Written and directed by Ameen Nayfeh, a Palestinian father trapped on the other side of the separation wall is trying to reach the hospital for his son. Starring: Ali Suliman, Anna Unterberger, Lana Zreik, Gassan Abbas, Nabil Al Raee, Motaz Malhees, Mahmoud Abu Eita and Samia Bakri Qazmuz.
One of the things that this film will undoubtedly do is make you realise how easy so many people have it in comparison, the bureaucratic and political nightmares that Mustafa (Suliman) has to go through to simply work and care for his family are appropriately exhausting. The two things that it establishes quickly are how sweet and loving of a relationship that Mustafa has with his family and how cruel life can be in countries of conflict, elements that both enhance one another. Every element of the film is anchored by Suliman’s performance, he brings an impressive amount of qualities to Mustafa: strength, kindness, intelligence, highly observant and incredibly practical. His performance keenly captures the urgency and tension of the story but in fact, he perhaps captures that more than the story itself can.
While the film initially builds that suspense in Mustafa’s struggle to reach the hospital currently caring for his sick child, it feels as though somewhere along the way it loses its focus and starts to forget the bigger picture. The intensity that it builds with its more confrontational scenes is solid but it’s simply not enough to create the more gripping atmosphere that it’s trying to conjure up. It’s something that’s hindered by its story progression, it starts off well but somewhere in the middle starts to slow down and doesn’t push itself enough to reach its goal or give itself enough time once it does get there. It’s a shame as the meaning is there and its choice of vehicle to explore this ingrained conflict is new and interesting but without the stronger emotional tones and intensity, it can’t quite reach its potential.

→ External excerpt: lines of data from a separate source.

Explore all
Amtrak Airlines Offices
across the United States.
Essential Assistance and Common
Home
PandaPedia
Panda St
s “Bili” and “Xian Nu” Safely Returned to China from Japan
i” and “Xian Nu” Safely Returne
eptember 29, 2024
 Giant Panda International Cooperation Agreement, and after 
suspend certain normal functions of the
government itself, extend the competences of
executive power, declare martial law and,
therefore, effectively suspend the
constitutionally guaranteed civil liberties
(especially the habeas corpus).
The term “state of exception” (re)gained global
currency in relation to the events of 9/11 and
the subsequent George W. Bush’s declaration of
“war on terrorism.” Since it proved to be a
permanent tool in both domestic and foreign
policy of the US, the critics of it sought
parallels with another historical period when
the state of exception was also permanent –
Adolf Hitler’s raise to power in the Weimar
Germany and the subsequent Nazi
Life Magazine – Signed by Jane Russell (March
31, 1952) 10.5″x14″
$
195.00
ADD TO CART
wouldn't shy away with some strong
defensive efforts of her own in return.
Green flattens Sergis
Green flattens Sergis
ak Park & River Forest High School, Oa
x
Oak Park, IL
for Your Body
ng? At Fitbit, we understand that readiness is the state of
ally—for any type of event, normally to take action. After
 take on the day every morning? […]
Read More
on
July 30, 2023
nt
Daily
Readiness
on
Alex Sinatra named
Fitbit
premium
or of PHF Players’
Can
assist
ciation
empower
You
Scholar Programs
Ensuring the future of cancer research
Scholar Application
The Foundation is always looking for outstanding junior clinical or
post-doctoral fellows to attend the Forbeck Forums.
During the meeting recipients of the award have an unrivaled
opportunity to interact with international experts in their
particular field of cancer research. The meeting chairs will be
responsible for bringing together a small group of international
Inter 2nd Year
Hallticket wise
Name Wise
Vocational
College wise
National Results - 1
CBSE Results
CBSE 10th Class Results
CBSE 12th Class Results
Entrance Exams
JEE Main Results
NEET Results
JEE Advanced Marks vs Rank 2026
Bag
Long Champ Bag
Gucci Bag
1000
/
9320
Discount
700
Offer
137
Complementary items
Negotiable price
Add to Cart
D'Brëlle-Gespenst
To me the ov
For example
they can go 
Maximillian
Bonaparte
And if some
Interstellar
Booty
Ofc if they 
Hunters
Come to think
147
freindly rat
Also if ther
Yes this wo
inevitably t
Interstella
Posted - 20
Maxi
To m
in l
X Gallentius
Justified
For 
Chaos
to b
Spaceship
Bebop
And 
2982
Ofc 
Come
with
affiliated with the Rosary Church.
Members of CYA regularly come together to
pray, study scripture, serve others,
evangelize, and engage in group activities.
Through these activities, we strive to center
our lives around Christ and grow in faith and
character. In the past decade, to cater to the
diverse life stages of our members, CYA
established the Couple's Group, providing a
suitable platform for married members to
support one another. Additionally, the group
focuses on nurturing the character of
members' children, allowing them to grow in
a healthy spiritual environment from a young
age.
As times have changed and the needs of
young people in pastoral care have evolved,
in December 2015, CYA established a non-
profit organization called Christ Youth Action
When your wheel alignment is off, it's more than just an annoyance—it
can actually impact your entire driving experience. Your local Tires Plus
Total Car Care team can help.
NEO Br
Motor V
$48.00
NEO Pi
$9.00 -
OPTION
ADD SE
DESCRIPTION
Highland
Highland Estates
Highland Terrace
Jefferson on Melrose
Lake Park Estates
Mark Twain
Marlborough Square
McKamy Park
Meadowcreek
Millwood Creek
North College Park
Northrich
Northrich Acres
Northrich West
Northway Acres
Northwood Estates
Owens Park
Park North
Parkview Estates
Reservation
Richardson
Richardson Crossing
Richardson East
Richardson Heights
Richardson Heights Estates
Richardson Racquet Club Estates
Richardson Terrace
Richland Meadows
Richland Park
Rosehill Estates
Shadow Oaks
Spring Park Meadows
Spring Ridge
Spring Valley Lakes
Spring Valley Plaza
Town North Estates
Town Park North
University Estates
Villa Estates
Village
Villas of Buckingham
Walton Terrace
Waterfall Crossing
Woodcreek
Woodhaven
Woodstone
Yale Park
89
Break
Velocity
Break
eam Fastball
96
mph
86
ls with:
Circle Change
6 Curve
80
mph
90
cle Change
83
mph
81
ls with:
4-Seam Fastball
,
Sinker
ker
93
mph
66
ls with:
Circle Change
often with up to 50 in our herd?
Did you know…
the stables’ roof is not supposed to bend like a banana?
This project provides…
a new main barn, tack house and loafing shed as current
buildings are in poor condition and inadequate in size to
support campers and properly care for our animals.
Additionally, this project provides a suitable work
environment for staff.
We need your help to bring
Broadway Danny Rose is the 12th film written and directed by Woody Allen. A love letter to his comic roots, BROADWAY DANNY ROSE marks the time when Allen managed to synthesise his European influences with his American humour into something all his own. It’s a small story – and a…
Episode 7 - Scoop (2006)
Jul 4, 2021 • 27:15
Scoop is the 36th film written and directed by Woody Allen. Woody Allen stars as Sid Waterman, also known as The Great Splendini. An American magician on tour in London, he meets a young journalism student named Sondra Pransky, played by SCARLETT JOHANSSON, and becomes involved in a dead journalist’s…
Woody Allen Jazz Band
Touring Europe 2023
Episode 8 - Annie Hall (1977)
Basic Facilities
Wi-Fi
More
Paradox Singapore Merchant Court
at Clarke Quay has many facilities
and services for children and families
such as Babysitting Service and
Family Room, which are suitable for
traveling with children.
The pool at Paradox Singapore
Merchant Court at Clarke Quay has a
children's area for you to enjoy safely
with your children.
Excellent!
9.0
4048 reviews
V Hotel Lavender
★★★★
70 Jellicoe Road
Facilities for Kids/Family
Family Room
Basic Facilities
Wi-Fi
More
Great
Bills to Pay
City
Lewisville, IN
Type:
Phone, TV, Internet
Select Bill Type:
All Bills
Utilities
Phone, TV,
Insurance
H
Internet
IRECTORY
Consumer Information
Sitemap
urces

For the most part it’s visually very well done, it’s unfortunate that there are a couple of jarring edits and shots that feel solely intended to add style rather than substance but there is still a strong directorial style overall. For a feature debut with such a complex subject, it’s an impressive outing, you can see what it’s going for and despite its flaws it does still achieve a high degree of what it’s aiming for.
200 Meters unfortunately lacks the conviction to really bring this story to life, it has some great moments of tension and conflict but it forgets to keep its eye on the bigger picture. However, Ali Suliman gives a flawless performance as Mustafa, there’s a very uniquely mysterious quality to him that keeps a compelling edge throughout. There’s certainly a huge amount of talent at work here but sadly, not every piece of the puzzle fits together perfectly.